▸ **What to work on**
State only how many lines below include the string "surface".

▸ **Dataset content**
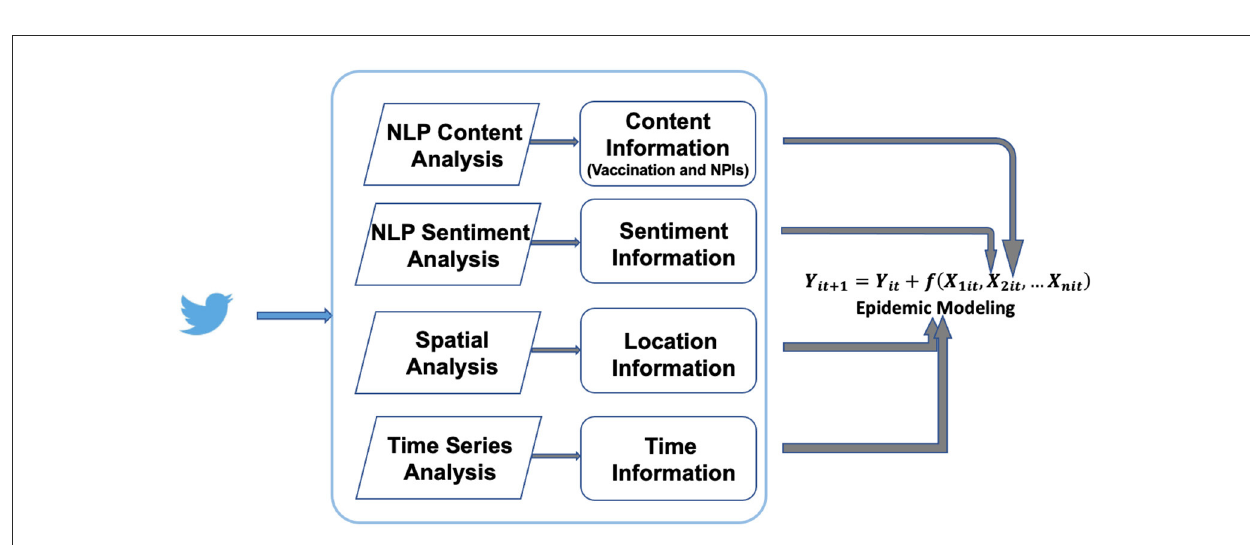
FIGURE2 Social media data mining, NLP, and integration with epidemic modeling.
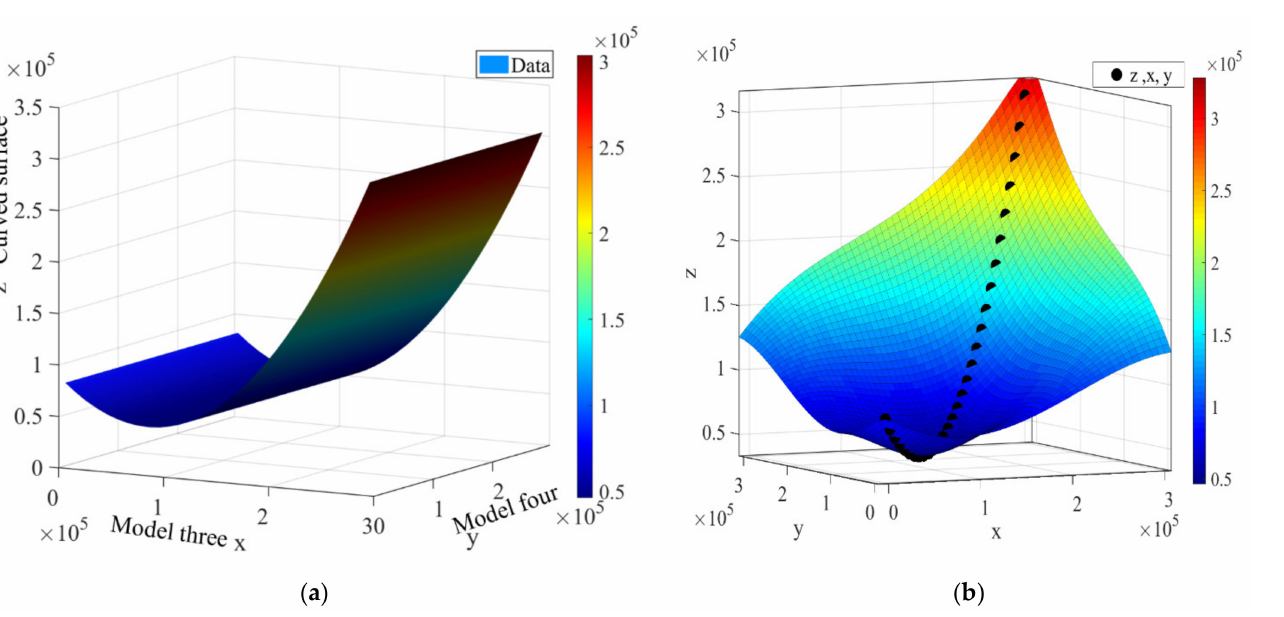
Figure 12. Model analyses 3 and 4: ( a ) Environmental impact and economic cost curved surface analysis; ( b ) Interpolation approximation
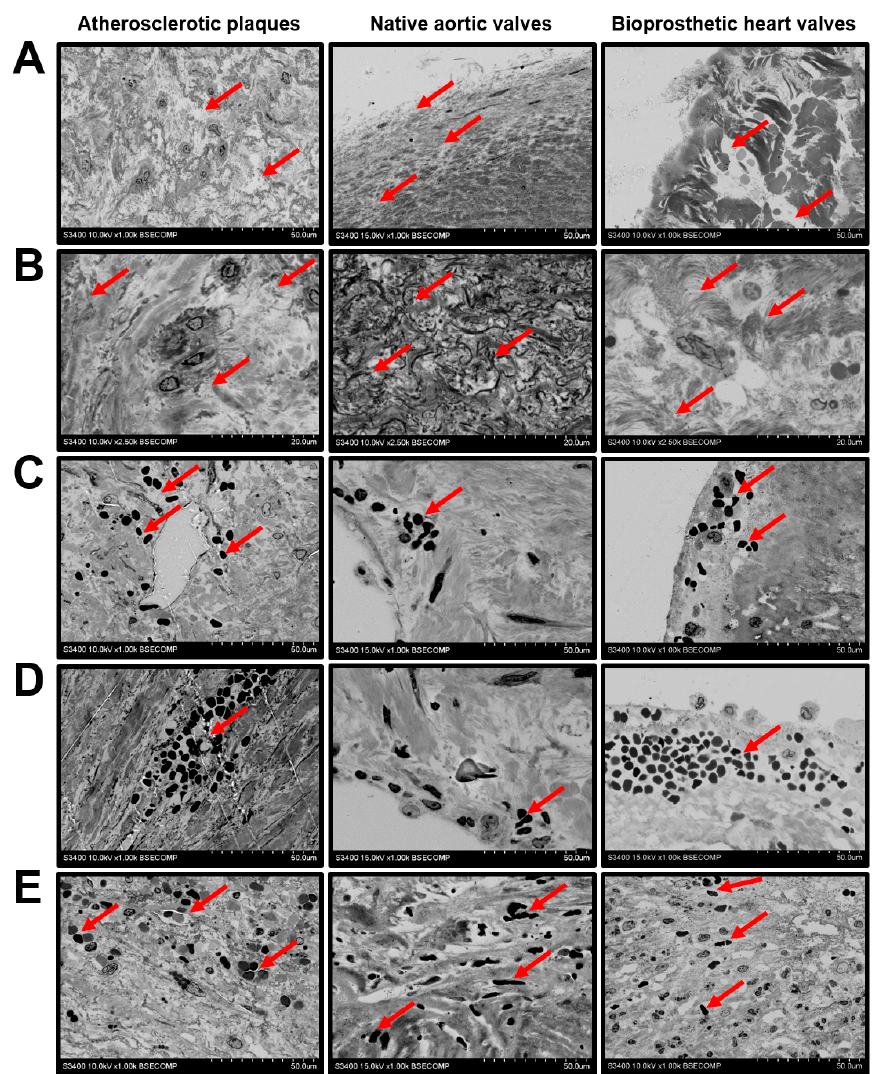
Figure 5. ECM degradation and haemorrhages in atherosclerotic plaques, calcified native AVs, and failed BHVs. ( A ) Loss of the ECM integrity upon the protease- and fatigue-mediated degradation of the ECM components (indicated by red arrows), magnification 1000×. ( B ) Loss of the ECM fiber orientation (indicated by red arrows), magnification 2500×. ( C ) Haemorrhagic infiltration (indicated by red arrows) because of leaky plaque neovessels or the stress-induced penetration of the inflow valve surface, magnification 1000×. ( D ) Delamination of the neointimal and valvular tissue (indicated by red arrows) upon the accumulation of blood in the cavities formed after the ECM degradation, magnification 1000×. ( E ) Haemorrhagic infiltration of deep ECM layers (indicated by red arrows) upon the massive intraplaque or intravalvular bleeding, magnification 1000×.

▸ **Exercise solution**
2